*** Opening Passage shown ***

The estimated percentages of the dependent earthquakes located in positive ΔCFF may support that static stress change generated by a source event is the triggering mechanism. However, it is noteworthy to mention again that the triggering distance is proportional in logarithmic scales to the seismic moment with a power of 1/5 to 1/4, which is smaller than the value of 1/3 that is derived from the scaling relation of static stress changes to the seismic moment. Therefore, the successive earthquakes may be generated not only by such static strain but also by other mechanisms.
Comparison of triggering distance with the results in previous studies
The triggering distances estimated in this study are in good agreement with those from previous studies. For instance, Lomnitz (1996) searched for events that occurred within a space–time window from the occurrence of any \(M\ge 7.0\) mainshocks in a worldwide earthquake catalog. He found that earthquakes with a magnitude \(M\ge 7.0\) were triggered at the distance ranging from 300 to 1000 km. Parsons (2002) analyzed earthquakes with \({M}_{\mathrm{s}} \ge 7.0\) in the global CMT catalog and calculated the shear stress change between source events and dependent events that occurred within a distance of ± 2° from the source earthquake. He found that earthquakes that are subject to a shear stress change of \(\ge\) 0.01 MPa occurred up to 240 km from the source events. Huc and Main (2003) analyzed the global CMT data catalog (\({M}_{w} \ge 5.0\)) and examined events that occurred within a time window of 30 days and a horizontal distance of 1500 km from the source events. They found no systematic triggering effect at a distance greater than the thickness of the Earth’s lithosphere (100–150 km). Gasperini and Mulargia (1989) analyzed earthquakes with a magnitude M \(\ge\) 4.0 in and around Italy using the “influence region principle,” which states that the lithospheric loads are modified by the occurrence of an earthquake within a certain time and distance from its origin. They found that triggering distances were in the range from \(80\,\mathrm{ to }\,140\,\mathrm{ km}\). Their studies are not inconsistent with our results, as they are distributed almost in the same range as our estimation (Table 5).

*** Closing Passage shown ***

### Problems and tasks
a – In the passage on earthquake triggering distances, what range of triggering distances did Gasperini and Mulargia (1989) find?
b – Rewrite the paragraph of the earthquake triggering passage that begins "The estimated percentages of the dependent earthquakes" more briefly, keeping its main facts.

*** Opening Dataset excerpts ***

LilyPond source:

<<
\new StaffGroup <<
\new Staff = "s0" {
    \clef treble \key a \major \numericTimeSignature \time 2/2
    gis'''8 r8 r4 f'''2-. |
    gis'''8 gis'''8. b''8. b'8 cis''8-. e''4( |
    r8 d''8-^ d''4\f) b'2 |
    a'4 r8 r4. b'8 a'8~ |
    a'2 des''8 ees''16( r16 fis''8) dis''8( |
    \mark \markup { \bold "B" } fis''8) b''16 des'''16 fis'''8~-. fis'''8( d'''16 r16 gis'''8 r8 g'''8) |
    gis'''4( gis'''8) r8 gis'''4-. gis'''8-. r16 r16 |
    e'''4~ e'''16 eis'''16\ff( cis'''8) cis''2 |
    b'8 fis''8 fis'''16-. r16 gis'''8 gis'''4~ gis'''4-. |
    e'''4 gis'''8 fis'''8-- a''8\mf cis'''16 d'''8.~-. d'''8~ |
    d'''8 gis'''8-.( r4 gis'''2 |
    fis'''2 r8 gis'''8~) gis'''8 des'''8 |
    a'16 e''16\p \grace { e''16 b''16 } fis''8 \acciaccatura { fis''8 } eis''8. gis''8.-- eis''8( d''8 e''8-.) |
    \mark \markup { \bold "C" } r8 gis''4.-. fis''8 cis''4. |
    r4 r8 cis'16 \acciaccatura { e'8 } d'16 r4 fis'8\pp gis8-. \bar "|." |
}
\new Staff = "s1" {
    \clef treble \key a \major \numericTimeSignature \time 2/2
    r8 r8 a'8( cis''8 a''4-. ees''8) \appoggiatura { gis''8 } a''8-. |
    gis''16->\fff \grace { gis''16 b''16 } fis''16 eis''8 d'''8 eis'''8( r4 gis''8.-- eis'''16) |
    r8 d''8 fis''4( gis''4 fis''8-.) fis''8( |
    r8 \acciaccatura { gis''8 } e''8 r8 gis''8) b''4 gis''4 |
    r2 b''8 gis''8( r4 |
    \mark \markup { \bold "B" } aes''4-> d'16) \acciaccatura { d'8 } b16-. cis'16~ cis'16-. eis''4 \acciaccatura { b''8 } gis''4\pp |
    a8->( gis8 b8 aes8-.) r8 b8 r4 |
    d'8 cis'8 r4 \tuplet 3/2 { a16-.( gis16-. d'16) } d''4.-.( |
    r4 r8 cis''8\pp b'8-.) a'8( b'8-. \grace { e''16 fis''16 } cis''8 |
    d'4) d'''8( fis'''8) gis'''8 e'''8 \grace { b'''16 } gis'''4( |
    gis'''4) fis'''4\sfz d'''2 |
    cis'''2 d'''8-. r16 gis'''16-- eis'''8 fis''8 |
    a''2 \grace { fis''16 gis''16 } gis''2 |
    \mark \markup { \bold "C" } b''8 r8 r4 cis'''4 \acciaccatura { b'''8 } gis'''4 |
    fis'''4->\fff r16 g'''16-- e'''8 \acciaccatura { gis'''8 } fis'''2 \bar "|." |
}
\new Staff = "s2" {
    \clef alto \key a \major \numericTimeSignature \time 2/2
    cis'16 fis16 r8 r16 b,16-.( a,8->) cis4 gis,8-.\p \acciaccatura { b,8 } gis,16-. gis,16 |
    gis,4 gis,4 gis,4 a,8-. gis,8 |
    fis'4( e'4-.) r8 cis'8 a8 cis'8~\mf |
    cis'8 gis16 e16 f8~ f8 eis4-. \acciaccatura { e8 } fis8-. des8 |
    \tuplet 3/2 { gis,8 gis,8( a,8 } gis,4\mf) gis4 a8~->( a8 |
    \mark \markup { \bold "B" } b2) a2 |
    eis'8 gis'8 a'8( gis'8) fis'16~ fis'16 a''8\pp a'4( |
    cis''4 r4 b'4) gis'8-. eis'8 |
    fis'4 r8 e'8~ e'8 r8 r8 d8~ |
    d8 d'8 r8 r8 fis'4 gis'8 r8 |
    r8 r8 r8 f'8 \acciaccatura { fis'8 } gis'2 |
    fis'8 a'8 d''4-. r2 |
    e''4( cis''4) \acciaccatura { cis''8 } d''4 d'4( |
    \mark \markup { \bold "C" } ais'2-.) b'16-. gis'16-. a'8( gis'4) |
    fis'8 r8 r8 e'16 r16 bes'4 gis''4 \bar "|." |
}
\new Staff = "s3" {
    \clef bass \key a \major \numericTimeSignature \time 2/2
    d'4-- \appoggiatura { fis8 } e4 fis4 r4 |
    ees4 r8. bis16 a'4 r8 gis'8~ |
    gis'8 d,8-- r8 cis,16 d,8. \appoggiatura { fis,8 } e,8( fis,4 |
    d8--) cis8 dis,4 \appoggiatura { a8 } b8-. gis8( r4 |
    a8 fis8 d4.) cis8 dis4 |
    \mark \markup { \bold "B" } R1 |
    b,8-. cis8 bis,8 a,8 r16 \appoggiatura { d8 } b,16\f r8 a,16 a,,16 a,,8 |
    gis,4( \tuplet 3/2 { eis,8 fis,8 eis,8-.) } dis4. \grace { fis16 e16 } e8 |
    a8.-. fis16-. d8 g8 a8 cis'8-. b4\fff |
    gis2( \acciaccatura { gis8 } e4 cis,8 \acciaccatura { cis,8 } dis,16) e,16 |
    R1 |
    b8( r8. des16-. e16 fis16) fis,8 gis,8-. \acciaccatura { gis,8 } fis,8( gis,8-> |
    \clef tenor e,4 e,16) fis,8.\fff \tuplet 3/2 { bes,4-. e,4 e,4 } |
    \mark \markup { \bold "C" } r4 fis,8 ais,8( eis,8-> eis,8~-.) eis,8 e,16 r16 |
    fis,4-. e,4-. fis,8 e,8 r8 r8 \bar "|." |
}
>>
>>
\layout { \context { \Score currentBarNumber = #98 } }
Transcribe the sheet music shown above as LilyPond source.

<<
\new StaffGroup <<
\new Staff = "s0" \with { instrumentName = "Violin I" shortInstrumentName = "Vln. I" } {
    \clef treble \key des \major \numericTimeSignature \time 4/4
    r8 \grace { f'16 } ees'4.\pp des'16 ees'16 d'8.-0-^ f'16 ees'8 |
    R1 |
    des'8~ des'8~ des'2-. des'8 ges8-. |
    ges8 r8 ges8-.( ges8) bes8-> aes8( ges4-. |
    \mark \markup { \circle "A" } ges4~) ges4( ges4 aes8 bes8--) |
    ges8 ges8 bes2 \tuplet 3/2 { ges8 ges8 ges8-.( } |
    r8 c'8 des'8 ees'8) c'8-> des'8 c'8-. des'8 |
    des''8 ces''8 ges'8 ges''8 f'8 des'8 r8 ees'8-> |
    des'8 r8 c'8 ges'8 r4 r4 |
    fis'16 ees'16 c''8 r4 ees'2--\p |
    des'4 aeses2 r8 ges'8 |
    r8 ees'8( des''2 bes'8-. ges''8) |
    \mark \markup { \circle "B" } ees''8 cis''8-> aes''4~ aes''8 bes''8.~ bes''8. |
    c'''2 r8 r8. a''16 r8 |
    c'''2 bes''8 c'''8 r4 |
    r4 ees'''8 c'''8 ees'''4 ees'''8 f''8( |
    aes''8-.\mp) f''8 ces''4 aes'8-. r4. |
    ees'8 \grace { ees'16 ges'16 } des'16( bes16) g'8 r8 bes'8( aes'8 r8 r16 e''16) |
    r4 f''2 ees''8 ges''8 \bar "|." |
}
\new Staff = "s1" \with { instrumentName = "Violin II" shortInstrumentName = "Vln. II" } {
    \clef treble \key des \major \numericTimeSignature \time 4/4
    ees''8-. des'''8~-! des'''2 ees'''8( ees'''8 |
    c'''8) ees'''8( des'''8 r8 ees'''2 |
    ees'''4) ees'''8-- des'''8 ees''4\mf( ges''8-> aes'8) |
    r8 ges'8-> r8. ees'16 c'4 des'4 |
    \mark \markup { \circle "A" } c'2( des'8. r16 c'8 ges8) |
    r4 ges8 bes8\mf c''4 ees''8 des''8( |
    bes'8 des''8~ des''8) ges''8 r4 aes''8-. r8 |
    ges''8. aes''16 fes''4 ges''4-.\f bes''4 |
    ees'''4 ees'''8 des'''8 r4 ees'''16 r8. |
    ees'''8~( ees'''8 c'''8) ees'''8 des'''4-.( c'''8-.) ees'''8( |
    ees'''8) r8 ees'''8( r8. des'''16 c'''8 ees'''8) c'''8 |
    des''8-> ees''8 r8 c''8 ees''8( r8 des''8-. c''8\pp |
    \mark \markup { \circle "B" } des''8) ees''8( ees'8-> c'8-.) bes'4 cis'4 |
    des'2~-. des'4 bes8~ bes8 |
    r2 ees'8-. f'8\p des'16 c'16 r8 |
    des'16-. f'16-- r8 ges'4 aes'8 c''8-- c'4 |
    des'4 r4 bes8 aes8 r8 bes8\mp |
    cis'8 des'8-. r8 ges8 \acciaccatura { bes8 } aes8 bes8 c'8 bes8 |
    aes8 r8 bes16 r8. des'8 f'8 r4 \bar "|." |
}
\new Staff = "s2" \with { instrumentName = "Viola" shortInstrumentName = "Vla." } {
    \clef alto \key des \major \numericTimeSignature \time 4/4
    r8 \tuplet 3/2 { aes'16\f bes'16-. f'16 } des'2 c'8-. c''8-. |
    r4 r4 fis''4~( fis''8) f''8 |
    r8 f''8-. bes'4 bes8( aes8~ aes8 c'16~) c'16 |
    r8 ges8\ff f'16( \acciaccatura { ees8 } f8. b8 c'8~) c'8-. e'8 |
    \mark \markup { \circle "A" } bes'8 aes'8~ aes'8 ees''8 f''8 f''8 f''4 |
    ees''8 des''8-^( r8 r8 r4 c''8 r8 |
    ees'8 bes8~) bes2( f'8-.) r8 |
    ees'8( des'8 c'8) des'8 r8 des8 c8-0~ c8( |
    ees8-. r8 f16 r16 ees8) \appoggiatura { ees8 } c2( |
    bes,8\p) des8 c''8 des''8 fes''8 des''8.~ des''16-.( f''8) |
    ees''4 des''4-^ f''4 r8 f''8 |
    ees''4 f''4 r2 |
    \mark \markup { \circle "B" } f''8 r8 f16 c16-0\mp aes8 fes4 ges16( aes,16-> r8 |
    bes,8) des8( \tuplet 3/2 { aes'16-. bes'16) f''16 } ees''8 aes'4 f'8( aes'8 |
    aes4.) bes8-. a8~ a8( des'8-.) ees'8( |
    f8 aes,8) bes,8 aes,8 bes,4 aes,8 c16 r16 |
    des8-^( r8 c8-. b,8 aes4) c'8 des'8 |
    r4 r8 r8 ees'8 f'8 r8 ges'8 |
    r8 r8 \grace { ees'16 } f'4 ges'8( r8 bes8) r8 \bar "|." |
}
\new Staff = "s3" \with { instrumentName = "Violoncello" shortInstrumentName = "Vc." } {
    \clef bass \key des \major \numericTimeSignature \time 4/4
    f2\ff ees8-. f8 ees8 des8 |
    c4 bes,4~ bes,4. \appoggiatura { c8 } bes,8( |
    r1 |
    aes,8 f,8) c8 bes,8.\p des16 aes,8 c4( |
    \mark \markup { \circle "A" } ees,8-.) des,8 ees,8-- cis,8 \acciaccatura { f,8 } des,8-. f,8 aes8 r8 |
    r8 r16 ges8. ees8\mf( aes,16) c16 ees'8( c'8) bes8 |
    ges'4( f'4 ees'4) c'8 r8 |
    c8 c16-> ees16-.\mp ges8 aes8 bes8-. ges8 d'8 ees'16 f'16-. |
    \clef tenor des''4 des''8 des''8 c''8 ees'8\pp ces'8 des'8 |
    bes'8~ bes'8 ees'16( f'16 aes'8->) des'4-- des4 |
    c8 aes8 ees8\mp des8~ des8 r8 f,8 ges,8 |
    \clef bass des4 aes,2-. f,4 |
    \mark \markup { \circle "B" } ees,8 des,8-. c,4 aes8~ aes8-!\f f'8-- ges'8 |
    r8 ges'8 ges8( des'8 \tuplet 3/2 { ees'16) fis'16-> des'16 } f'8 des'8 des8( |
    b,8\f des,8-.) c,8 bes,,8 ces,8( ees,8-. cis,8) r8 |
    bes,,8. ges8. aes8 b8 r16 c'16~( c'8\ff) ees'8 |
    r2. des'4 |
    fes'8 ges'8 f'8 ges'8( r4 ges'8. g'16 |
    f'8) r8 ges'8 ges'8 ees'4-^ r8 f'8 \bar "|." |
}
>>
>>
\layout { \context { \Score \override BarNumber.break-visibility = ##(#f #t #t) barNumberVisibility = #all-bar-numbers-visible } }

*** Closing Dataset excerpts ***

### Task responses
a – 80 to 140 km.

b – The share of dependent earthquakes located in positive ΔCFF may support static stress change from a source event as the triggering mechanism. However, triggering distance is proportional in logarithmic scales to seismic moment with a power of 1/5 to 1/4. That is smaller than the 1/3 derived from the scaling of static stress changes to seismic moment. So successive earthquakes may arise from other mechanisms as well as static strain.